12 Radeska T. The Secret Ingredient in 7-Up Which Eased the Pain of the Great Depression. The Vintage News Nov. 30, 2018.
13 See Footnote 1.
14 See Footnote 6.
15 Biggers A. What to know about lithium toxicity. Medical News Today Nov. 27, 2019.
16 See Footnote 6.

8 Responses to "Researchers Suggest Adding Lithium to Drinking Water to Curb Suicide Rates During Coronavirus Pandemic"

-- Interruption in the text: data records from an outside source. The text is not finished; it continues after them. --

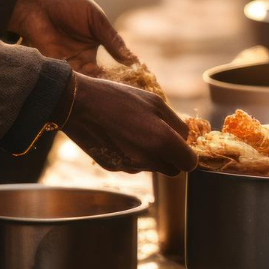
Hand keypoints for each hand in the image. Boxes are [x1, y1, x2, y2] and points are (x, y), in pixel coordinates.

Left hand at [8, 0, 137, 73]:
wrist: (36, 3)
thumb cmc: (67, 5)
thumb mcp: (95, 20)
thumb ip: (112, 40)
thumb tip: (133, 60)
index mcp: (95, 43)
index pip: (110, 61)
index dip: (120, 71)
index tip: (131, 79)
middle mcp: (82, 55)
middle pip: (97, 74)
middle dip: (105, 81)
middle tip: (114, 86)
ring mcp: (67, 61)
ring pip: (83, 78)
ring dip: (90, 82)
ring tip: (98, 81)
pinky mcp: (52, 66)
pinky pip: (66, 78)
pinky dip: (74, 81)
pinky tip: (81, 80)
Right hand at [64, 75, 196, 174]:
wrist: (78, 105)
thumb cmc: (118, 98)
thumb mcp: (154, 102)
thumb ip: (176, 124)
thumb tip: (186, 139)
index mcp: (162, 141)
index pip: (189, 163)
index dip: (187, 153)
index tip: (180, 142)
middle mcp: (148, 159)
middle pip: (173, 169)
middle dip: (171, 156)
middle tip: (160, 135)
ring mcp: (129, 167)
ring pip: (153, 167)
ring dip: (152, 155)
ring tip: (135, 130)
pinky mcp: (114, 168)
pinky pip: (134, 166)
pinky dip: (133, 155)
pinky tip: (120, 137)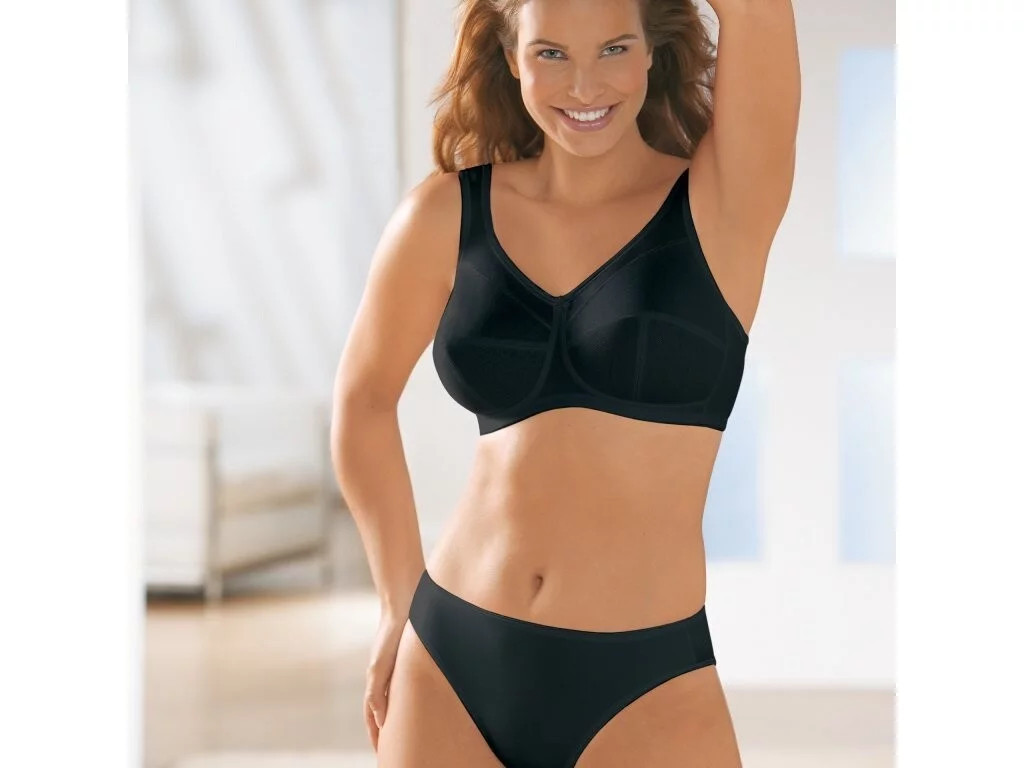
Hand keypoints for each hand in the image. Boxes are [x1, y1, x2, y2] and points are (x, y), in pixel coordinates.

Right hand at [363, 610, 406, 751]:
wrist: (405, 602)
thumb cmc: (391, 633)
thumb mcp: (380, 665)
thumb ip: (377, 692)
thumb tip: (381, 721)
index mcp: (376, 681)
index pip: (373, 715)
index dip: (375, 734)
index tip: (381, 752)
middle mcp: (386, 676)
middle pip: (384, 710)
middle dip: (387, 730)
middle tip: (394, 750)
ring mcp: (398, 669)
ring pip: (398, 700)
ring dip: (400, 717)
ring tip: (410, 733)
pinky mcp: (412, 660)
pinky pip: (410, 687)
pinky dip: (412, 700)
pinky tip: (423, 704)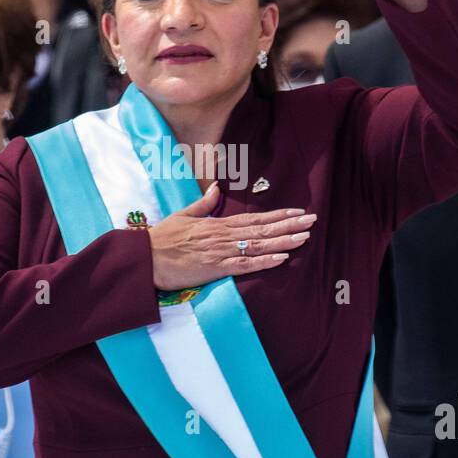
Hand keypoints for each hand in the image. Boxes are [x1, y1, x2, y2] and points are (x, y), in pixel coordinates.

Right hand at [148, 182, 316, 289]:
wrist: (146, 258)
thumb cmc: (162, 239)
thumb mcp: (183, 216)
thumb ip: (203, 204)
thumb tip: (217, 188)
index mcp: (217, 224)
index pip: (254, 218)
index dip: (278, 215)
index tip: (297, 212)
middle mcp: (223, 236)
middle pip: (262, 229)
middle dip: (288, 225)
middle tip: (311, 220)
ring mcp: (220, 252)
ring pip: (258, 246)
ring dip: (283, 241)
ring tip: (304, 237)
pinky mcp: (215, 269)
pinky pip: (245, 265)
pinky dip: (264, 262)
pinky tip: (282, 258)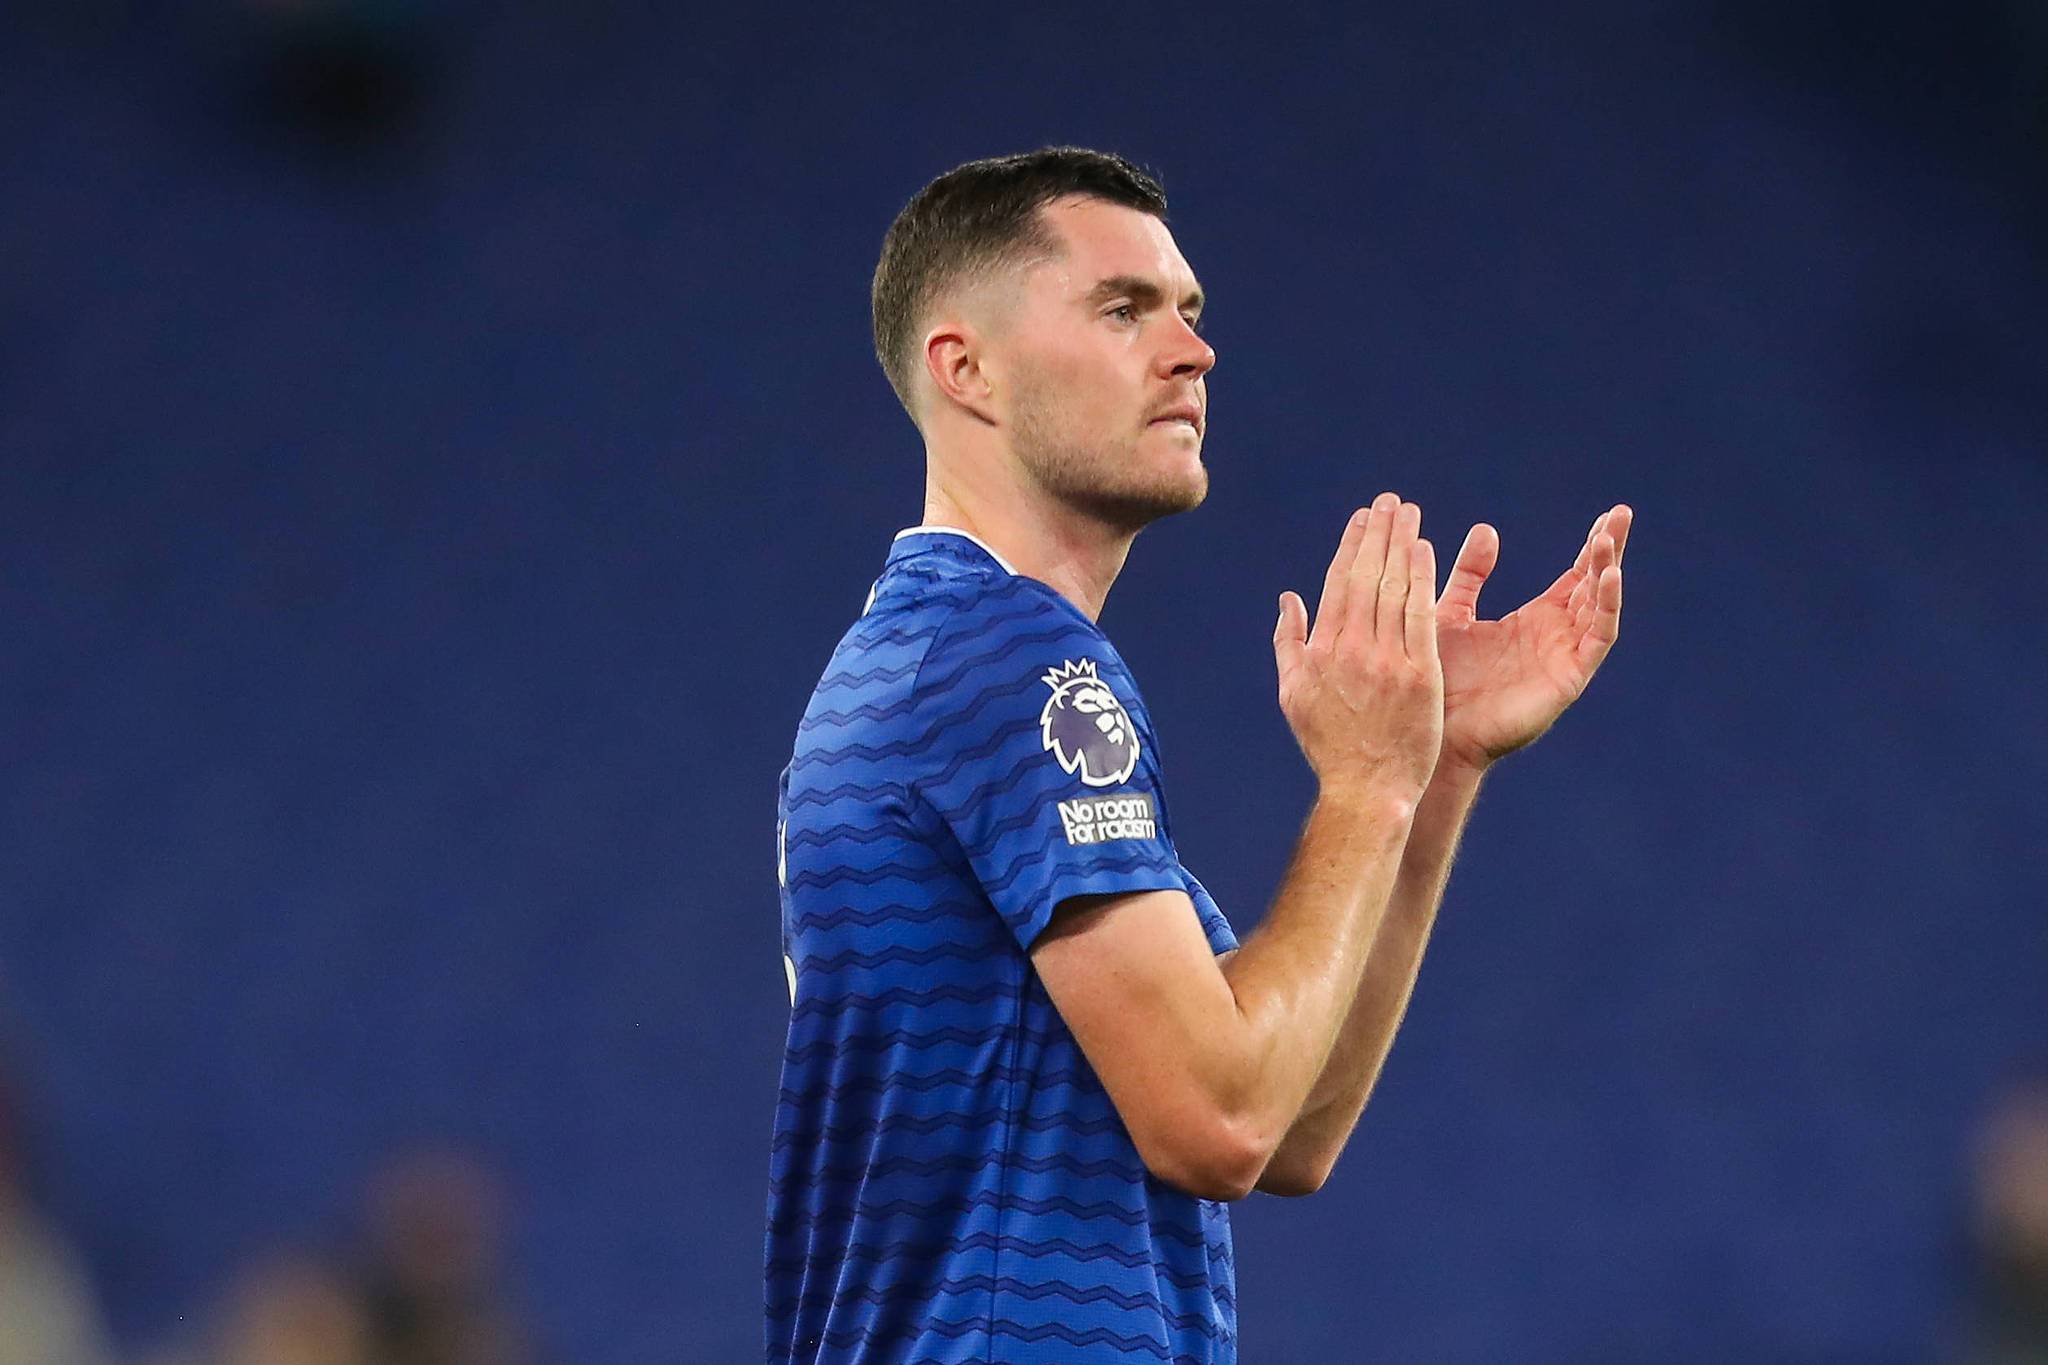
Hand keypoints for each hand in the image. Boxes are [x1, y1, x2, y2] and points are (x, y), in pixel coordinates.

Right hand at [1273, 493, 1444, 806]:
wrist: (1368, 789)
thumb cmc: (1329, 745)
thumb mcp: (1294, 694)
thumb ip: (1289, 641)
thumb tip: (1288, 598)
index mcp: (1321, 651)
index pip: (1338, 583)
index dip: (1352, 545)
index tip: (1363, 518)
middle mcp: (1352, 649)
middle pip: (1367, 577)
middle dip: (1379, 533)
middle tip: (1390, 501)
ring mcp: (1387, 661)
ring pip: (1394, 588)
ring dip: (1402, 545)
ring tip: (1409, 514)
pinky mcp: (1420, 674)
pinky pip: (1421, 615)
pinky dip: (1422, 579)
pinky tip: (1425, 550)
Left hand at [1431, 504, 1630, 772]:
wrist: (1432, 728)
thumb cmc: (1440, 679)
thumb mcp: (1452, 613)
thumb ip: (1471, 575)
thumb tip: (1486, 529)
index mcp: (1535, 621)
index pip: (1576, 576)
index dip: (1592, 546)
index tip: (1609, 513)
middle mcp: (1557, 637)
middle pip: (1595, 586)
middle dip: (1610, 550)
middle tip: (1623, 512)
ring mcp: (1566, 658)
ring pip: (1600, 607)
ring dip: (1608, 572)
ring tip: (1610, 539)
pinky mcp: (1569, 679)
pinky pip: (1597, 639)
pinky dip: (1607, 609)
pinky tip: (1608, 579)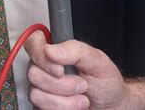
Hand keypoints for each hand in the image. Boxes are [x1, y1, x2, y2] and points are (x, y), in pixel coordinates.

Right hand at [26, 32, 144, 109]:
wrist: (111, 107)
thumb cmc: (106, 83)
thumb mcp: (98, 61)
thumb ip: (76, 50)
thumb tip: (51, 49)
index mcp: (57, 51)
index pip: (33, 42)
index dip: (41, 56)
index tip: (60, 69)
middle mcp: (46, 68)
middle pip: (34, 72)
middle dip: (62, 84)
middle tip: (82, 84)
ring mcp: (43, 88)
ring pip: (36, 94)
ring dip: (64, 100)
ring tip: (81, 98)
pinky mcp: (43, 105)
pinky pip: (40, 108)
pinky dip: (61, 109)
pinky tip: (73, 106)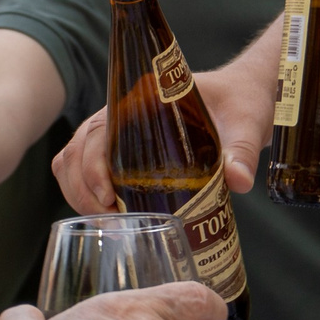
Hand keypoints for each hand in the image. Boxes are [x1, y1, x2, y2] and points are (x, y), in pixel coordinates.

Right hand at [50, 53, 270, 210]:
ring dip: (79, 193)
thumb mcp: (246, 123)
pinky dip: (84, 193)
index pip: (99, 129)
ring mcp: (117, 131)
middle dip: (83, 188)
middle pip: (78, 148)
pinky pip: (85, 169)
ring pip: (73, 159)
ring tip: (108, 223)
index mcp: (143, 97)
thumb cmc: (241, 102)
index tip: (108, 197)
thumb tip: (239, 182)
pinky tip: (107, 216)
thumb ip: (242, 150)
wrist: (244, 96)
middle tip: (112, 221)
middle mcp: (121, 112)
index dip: (93, 165)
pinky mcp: (122, 149)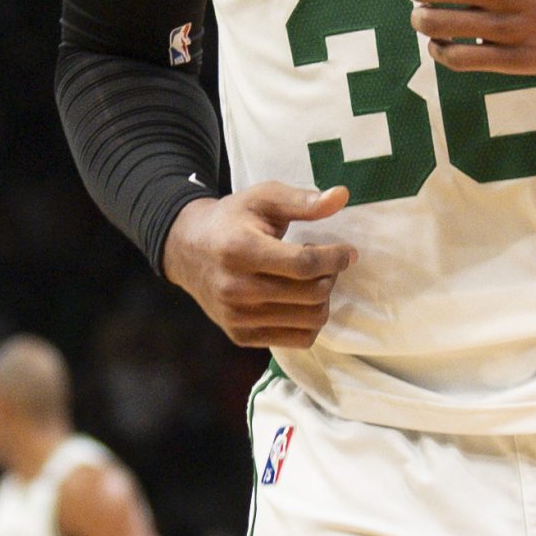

  1. Dorothy Kearney   January 12, 2021 at 2:33 am

    It would be so wrong to put anything in drinking water that is “treating” you for something you do not have. And what about babies and children? They have enough toxic ingredients going into their bodies from vaccines without adding something else. I would not want that added to my water. The world population is now guinea pigs for whatever these mad scientists come up with. Jesus come now!!!

    Reply
  2. Cincinnati   January 12, 2021 at 9:45 am

    Adding drugs and abnormal abou t of substances to our drinking water like fluoride and lithium is a crime. This is an attempt to control the population.

    Reply
  3. Tom   January 12, 2021 at 10:06 am

    This is beyond ridiculous. We keep trying to justify lockdowns when they are the direct problem. Nix the lockdowns and open the world back up. That will save more lives than anything these fake experts dream up. There is no proof that lockdowns are saving lives. Any lives that might be saved are being cancelled out by the dire consequences of keeping people caged like rats. And these idiots in charge want more severe measures expecting to save what? More lives? Lies, all lies.

    Reply
  4. Anne M.   January 12, 2021 at 2:51 pm

    There’s, “Do not swallow”, warnings on lithium batteries and they want us to drink lithium? Really?
    I sincerely doubt any bureaucrat who would sign off on such a measure would have the spine to tell their community ahead of time what they were were doing for, “the greater good”, or to take responsibility when people eventually became sick.

    Reply
  5. CindyinOH   January 12, 2021 at 3:32 pm

    Pharmaceutical lithium is unnatural and not beneficial.
    OTC Lithium orotate is a natural element and is healthy. I have taken one 5 mg capsule of lithium orotate for years. Why? I recognized that I spent a lot of time in remembrance of loved ones that had passed. The lithium helped me move on and focus more on living in the present.
    Can we trust any agency to add only a natural amount of lithium, NO.
    Should we be advocating to the general population the health benefits of natural lithium so they can have informed consent, YES.
    Will any pharmaceutical captured government agency allow that to happen, NO.
    Greed and power have fully corrupted our democracy. We can no longer point a finger towards other countries until we clean our house.

    Reply
  6. Pat Victor   January 13, 2021 at 1:00 am

    Well, I started taking 10 drops of liquid Lithium Chloride (a liquid ionic mineral) in a small amount of water every morning at least 8 months ago. It’s absolutely helped my mood every day. I’ve not been as depressed or as snippy with my dear husband (he noticed it too!). So with the dose being a trace mineral there is no way to over dose. The prescription medicine is an extremely high dose and can cause problems so I would not consider taking it. Do your research! Don’t dismiss it outright!

    Reply
    • Nathalie   January 13, 2021 at 10:51 am

      No one is talking about dismissing the positive effect it can have for some people, but there is a big gap between someone willfully taking it and adding it to the water supply where people who do not need it or do not want it would still be exposed to it.
      The water supply is already so polluted with tons on different chemicals and who knows what else, we do not need to add anything else to it, as certainly people should still get a choice of what they want to ingest. Adding something like that to the water would equate to mandate vaccination…. or other measures not proven to be effective.

      Reply
  7. Jon   January 13, 2021 at 11:49 am

    Pat,

    The problem is that they are suggesting that the water supply be laced with lithium. If an individual wants to take it, that’s absolutely fine as it is an individual decision but to expose the entire population with no informed consent is an ethical issue!